Fot. Obraz przestrzenny komórki
Zupełnie nie przypomina kształtem komórki pszczelego plastra, jajka czy jakiejkolwiek regularnej bryły. Każda jest inna, wielokształtna, postrzępiona, niepodobna do niczego, a jeśli już – to do skręconej ścierki. Ani ładna, ani brzydka. Mikroskop dostarcza obrazy w odcieniach szarości. Na ekranie komputera widzimy jednak obrazy przestrzenne i animacje kolorowe. To efekt obróbki komputerowej, którą można wykonać ręczenie lub z użyciem sztucznej inteligencji.
Nauczenie się nowej metody zajęło naukowcom UWM ponad rok. Korzystali także z pomocy ośrodków zagranicznych. Obecnie mają już wyniki badań do kilku pierwszych publikacji. Część wyników przedstawili podczas pierwszej dużej konferencji poświęconej objętościowej mikroskopii elektronowej, która odbyła się w lipcu br. w USA.

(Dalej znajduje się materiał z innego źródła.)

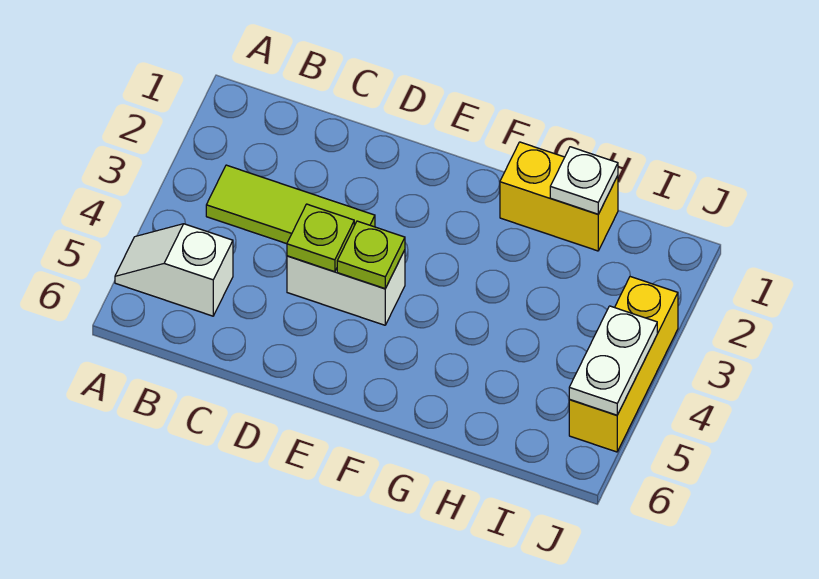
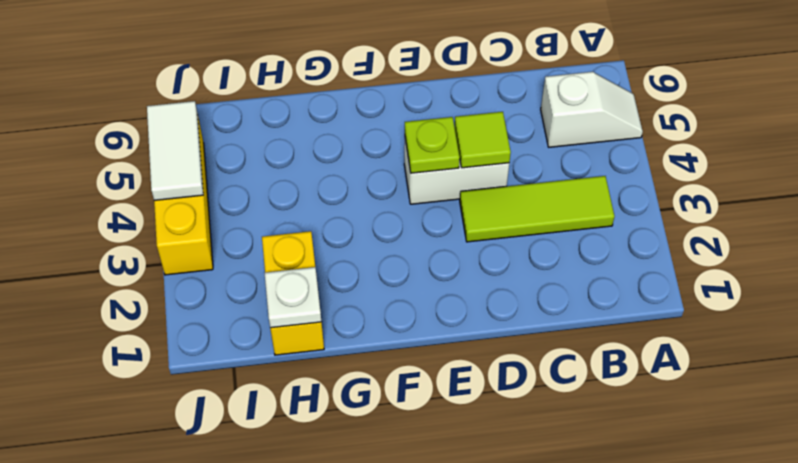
lime 1x1 plate [287,204,354,272] -> lime 1x1 tile [455,112,511,168]
yellow 1x2 brick [500,142,618,251] -> yellow 1x2 brick turned to [262,231,324,355]
white 1x2 plate [569,306,657,415] -> white 1x2 tile [147,101,203,200]

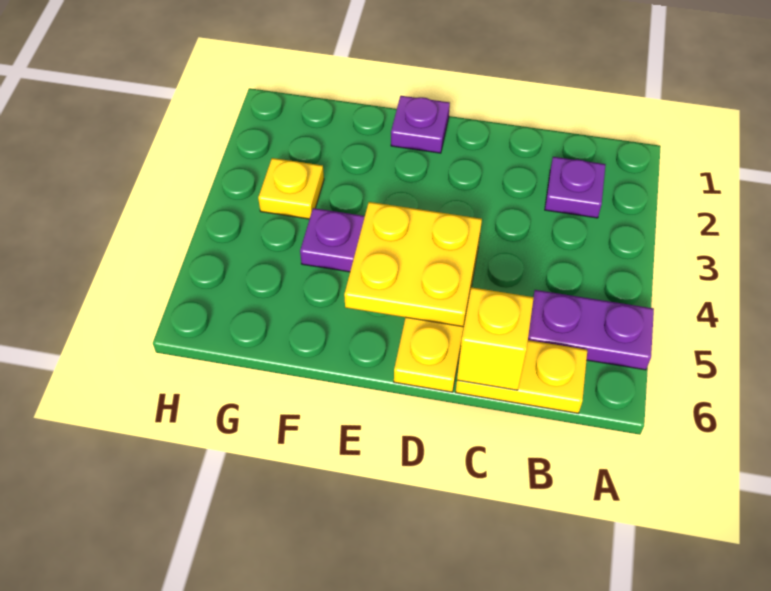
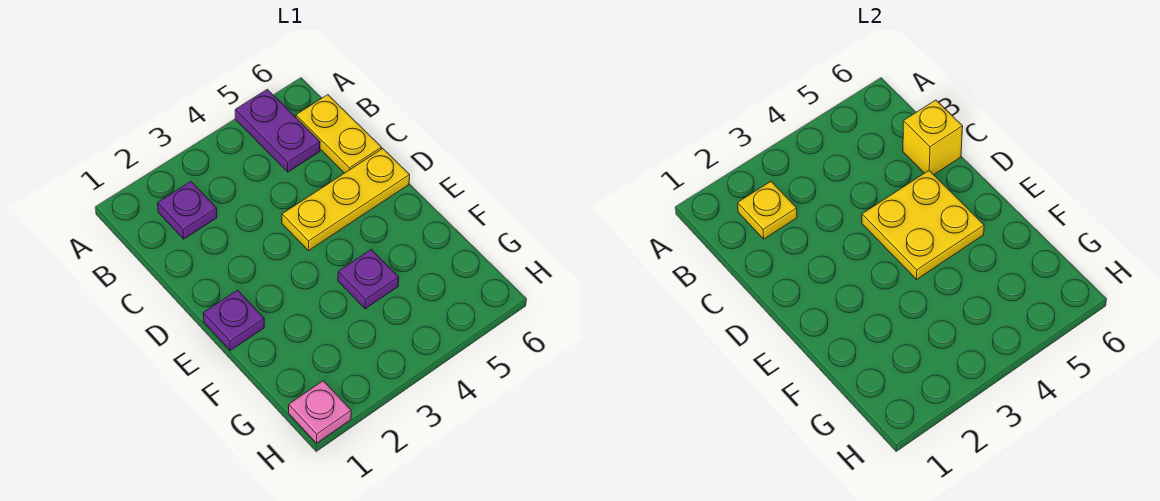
yellow 1x1 plate [258,158,324,219] -> yellow 1x1 plate moved to [738,182,797,239]
none -> pink 1x1 plate [289,381,351,443]

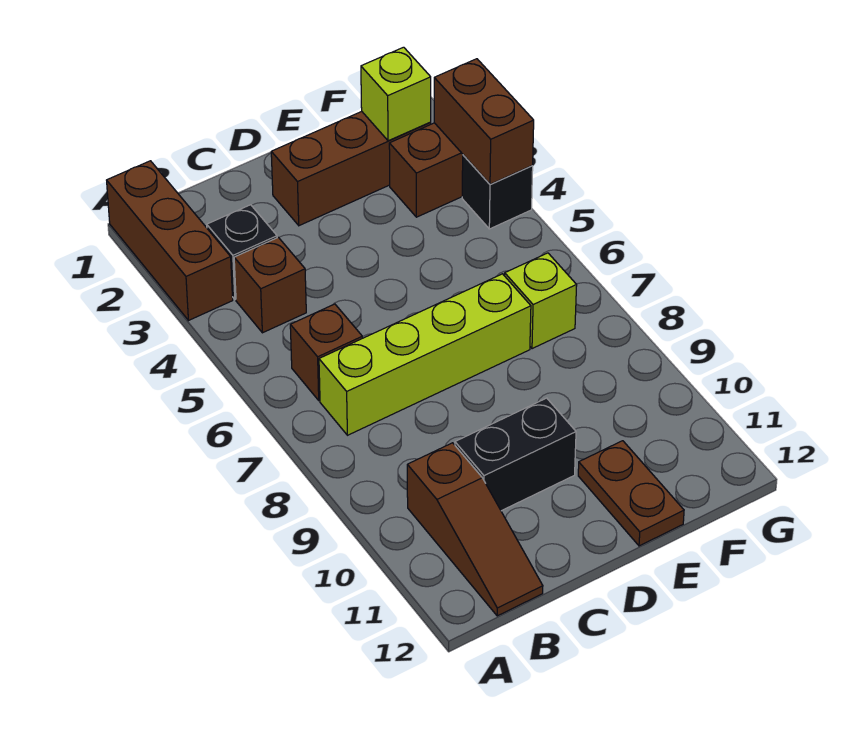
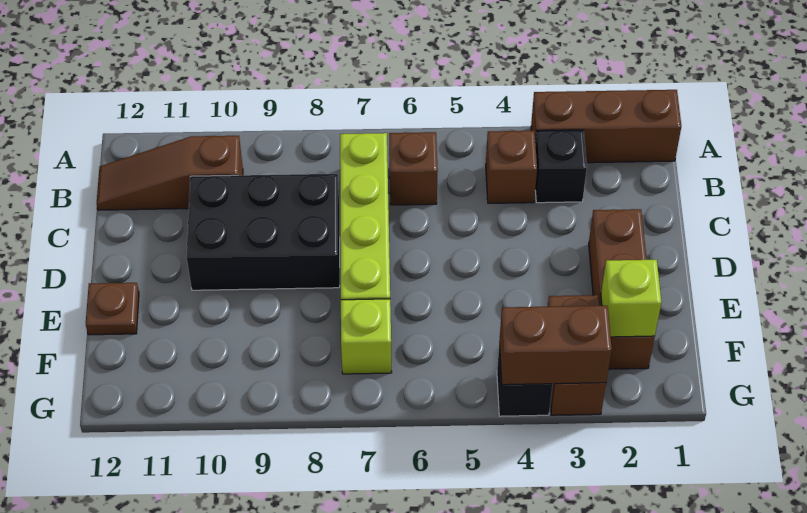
black 1x2 brick [455,398,576,511] -> black 2x3 brick [186,174,340,290]
brown 1x2 plate [578,441,684,546] -> brown 1x1 plate [86,283,139,335]

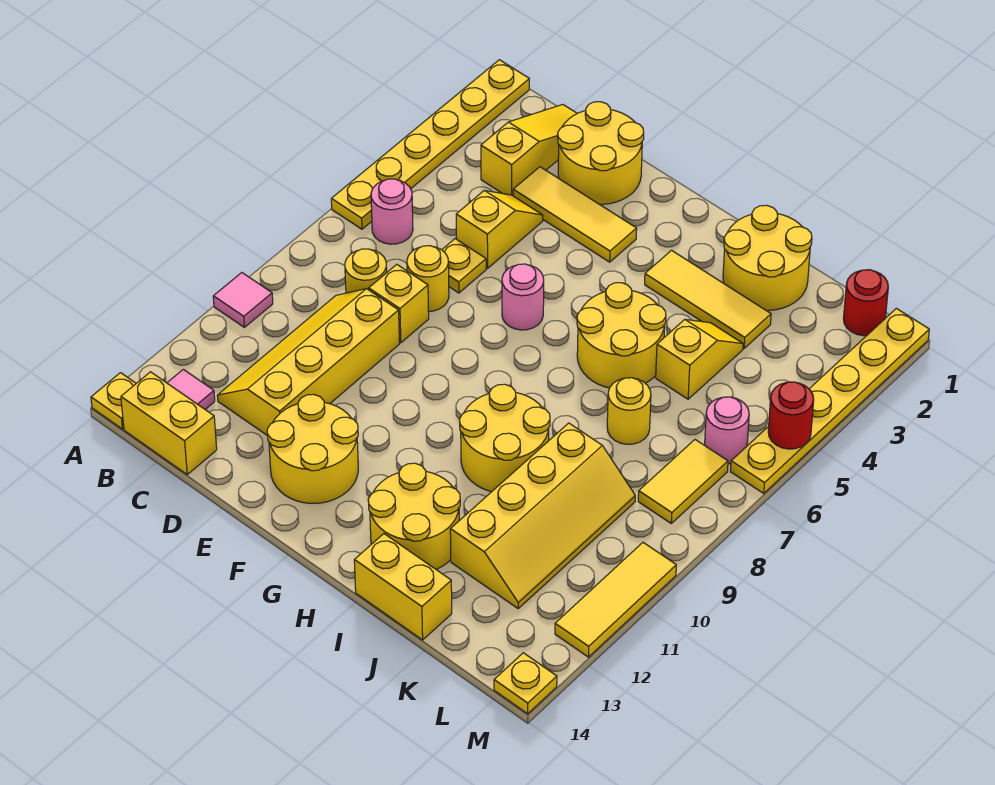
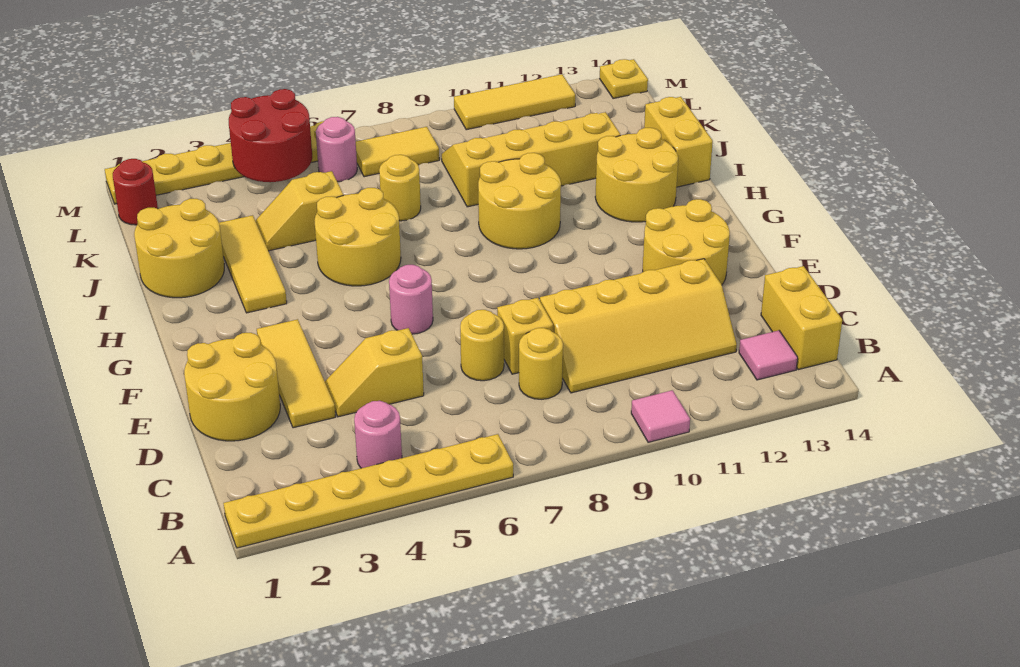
yellow 1x1 plate [91,373,136,429] -> none
pink 1x1 round brick [371,179,413,244] -> pink 1x1 round brick moved to [354,401,402,468]
yellow 1x3 slope [481,105,577,196] -> none
yellow 1x1 plate [442,239,486,293] -> none
red 1x1 round brick [768,382,814,449] -> red 2x2 round brick [229,89,312,182]

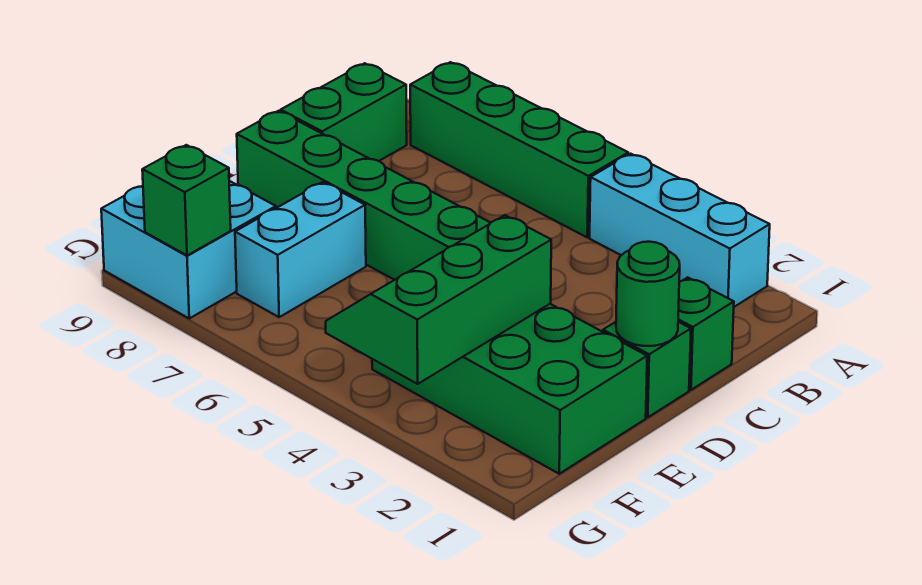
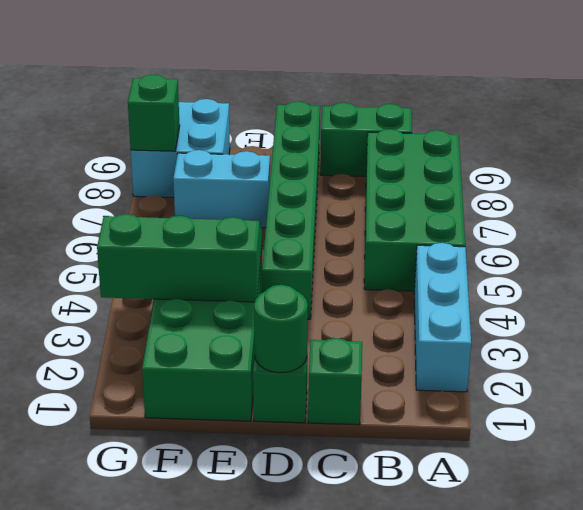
green 1x4 brick [410,62,628,237] -> green 2x4 brick [364,129,465,291]

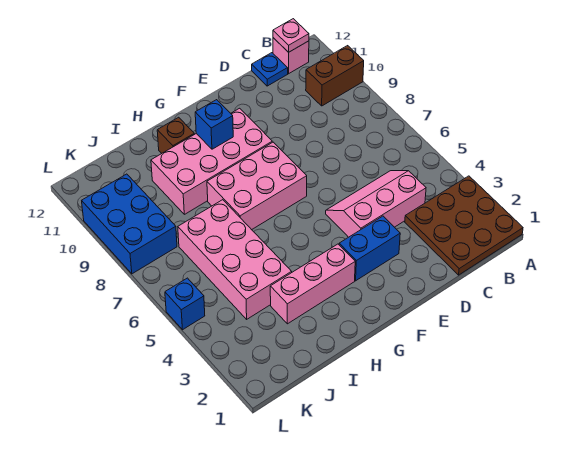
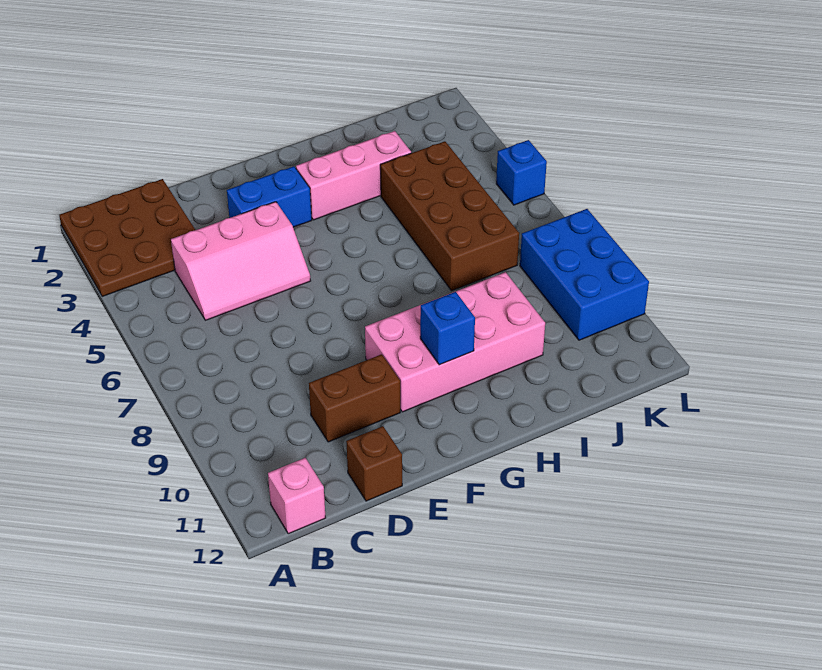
brown 1x2 brick [306,46,364,106] -> brown 1x2 brick moved to [309,354,400,442]
pink 1x1 plate [273,19,309,52] -> none
blue 1x1 plate [252,53,288,86] -> none
pink 2x3 brick [207,142,307,230] -> none
brown 1x1 brick [157,117,194,153] -> brown 1x1 brick moved to [346,426,402,501]
pink 2x4 brick [178,200,292,319] -> brown 2x4 brick [380,141,519,291]

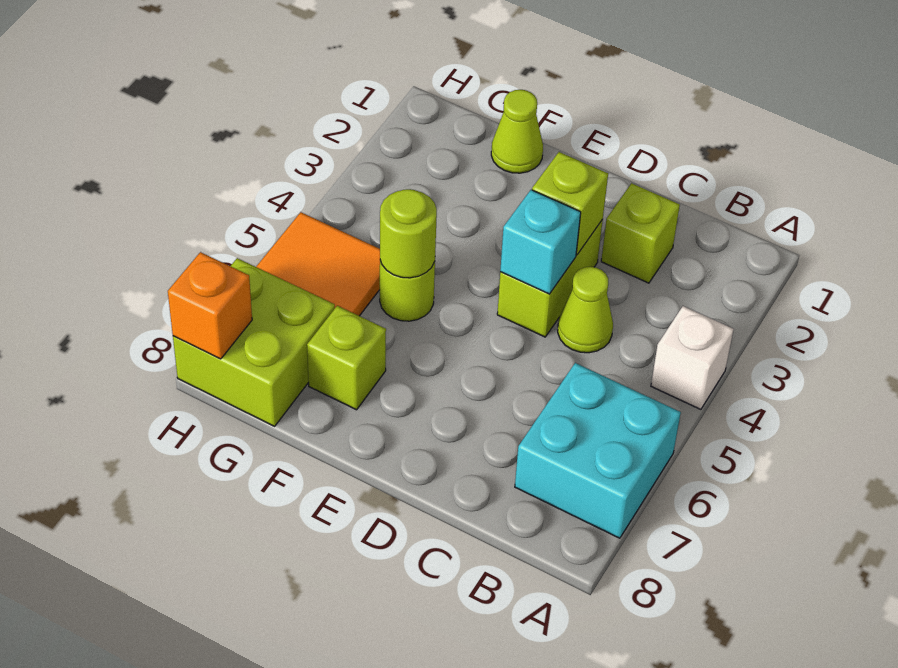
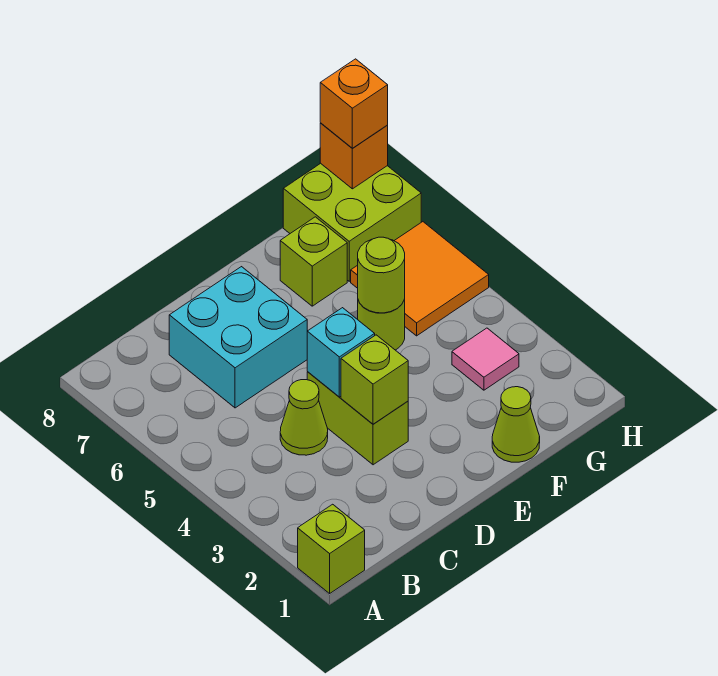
white 1x1 brick [651,306,734,409] -> none
cyan 2x2 brick [515,363,681,538] -> cyan 2x2 brick moved to [169,267,307,408]
lime 1x1 brick [601,183,680,283] -> lime 1x1 brick moved to [298,504,365,593]
none -> pink 1x1 tile [452,328,519,390]
none -> orange 1x1 brick [320,59,388,148]

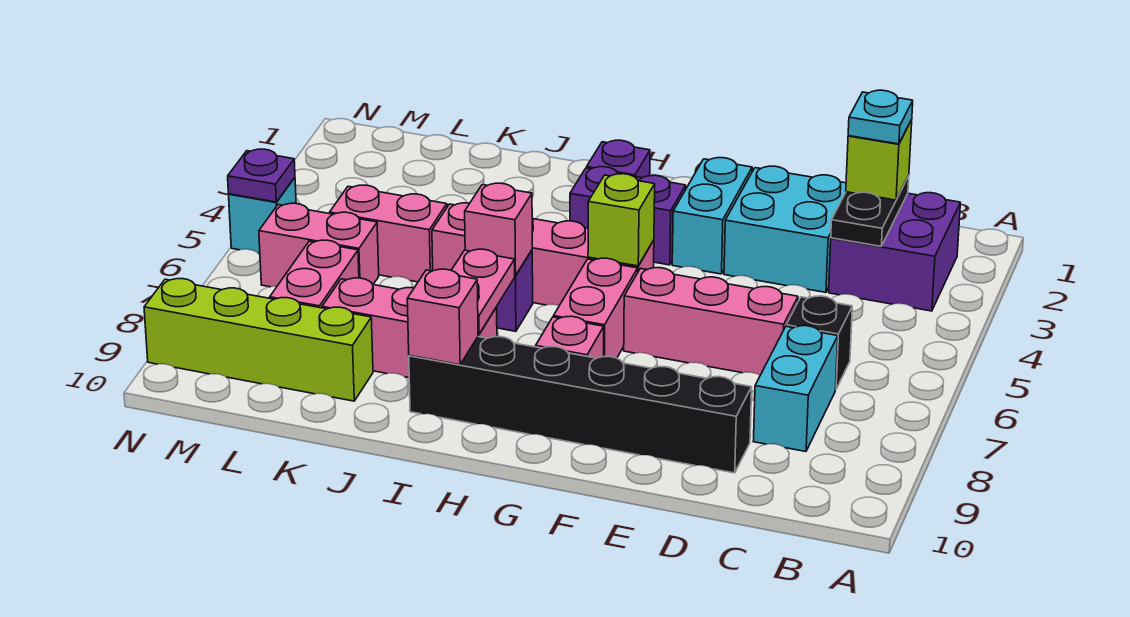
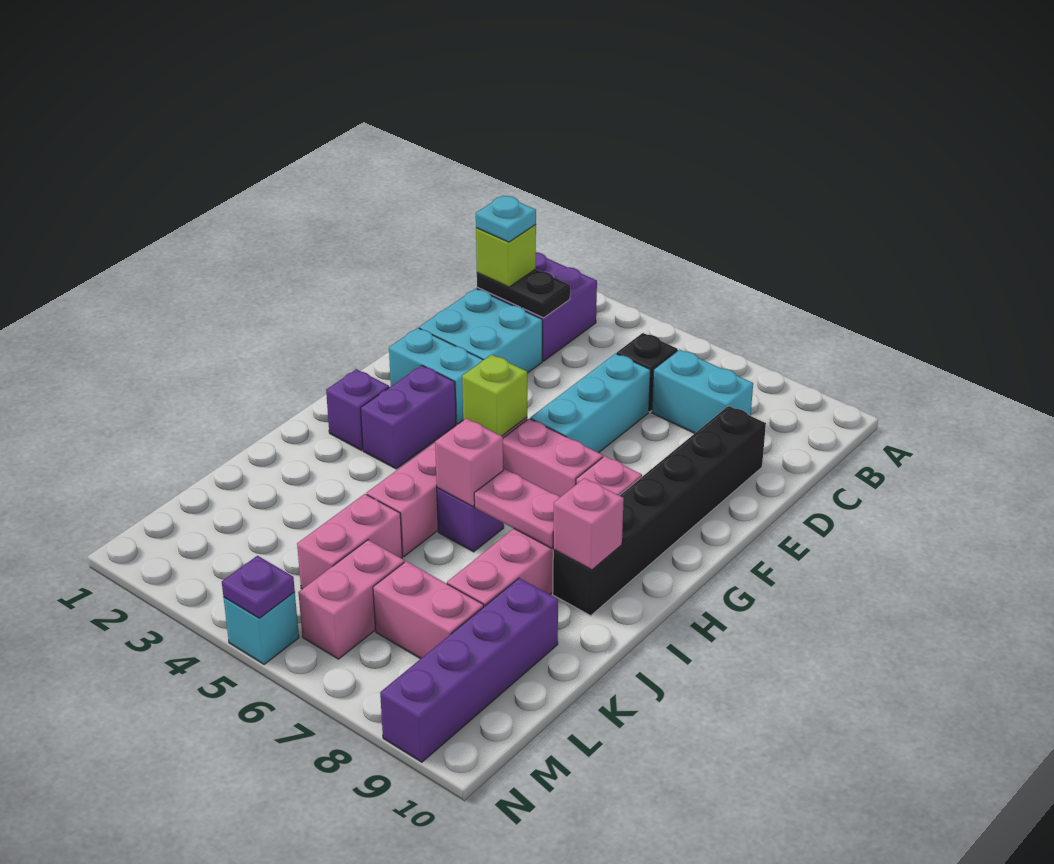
pink 1x3 brick [624,268,798,375] -> cyan 1x3 brick [530,353,650,453]
lime 1x4 brick [144,279,373,401] -> purple 1x4 brick [380,578,558,762]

Co poszło na pierwszy ogień badań?
– Szyszynka – główny obiekt moich zainteresowań naukowych. Jej struktura jest bardzo skomplikowana przestrzennie. Uzyskane wyniki są niesamowite i już zmieniają nasze wyobrażenie o wielu aspektach budowy tego narządu. W kolejce czekają badania siatkówki i zmienionej chorobowo wątroby - mówi prof. Lewczuk.
Drzwi pracowni otwarte dla badaczy
Dziekan Wydziału Medycyny Weterynaryjnej podkreśla, że pracowania jest otwarta dla innych naukowców. – Czekamy na ciekawe tematy badawcze. Spodziewamy się, że pracy nie zabraknie. Nasze obrazy mogą być również atrakcyjnym obiektem badań dla osób zajmujących się przetwarzaniem i analizą z użyciem sztucznej inteligencji.
Fot. Fragment tkanki o wymiarach 75 x 75 x 15 mikrometrów zobrazowanej z użyciem detekcji elektronów wstecznie rozproszonych
Wyposażenie pracowni daje również inne możliwości niż obrazowanie 3D. Umożliwia także obrazowanie ultrastruktury bardzo dużych skrawków, nawet o wymiarach 2 na 2 mm, które dla klasycznej mikroskopii elektronowej są jak boisko piłkarskie. Pozwala również na obrazowanie tego samego skrawka w mikroskopie fluorescencyjnym i elektronowym, czyli tzw. mikroskopię korelacyjną.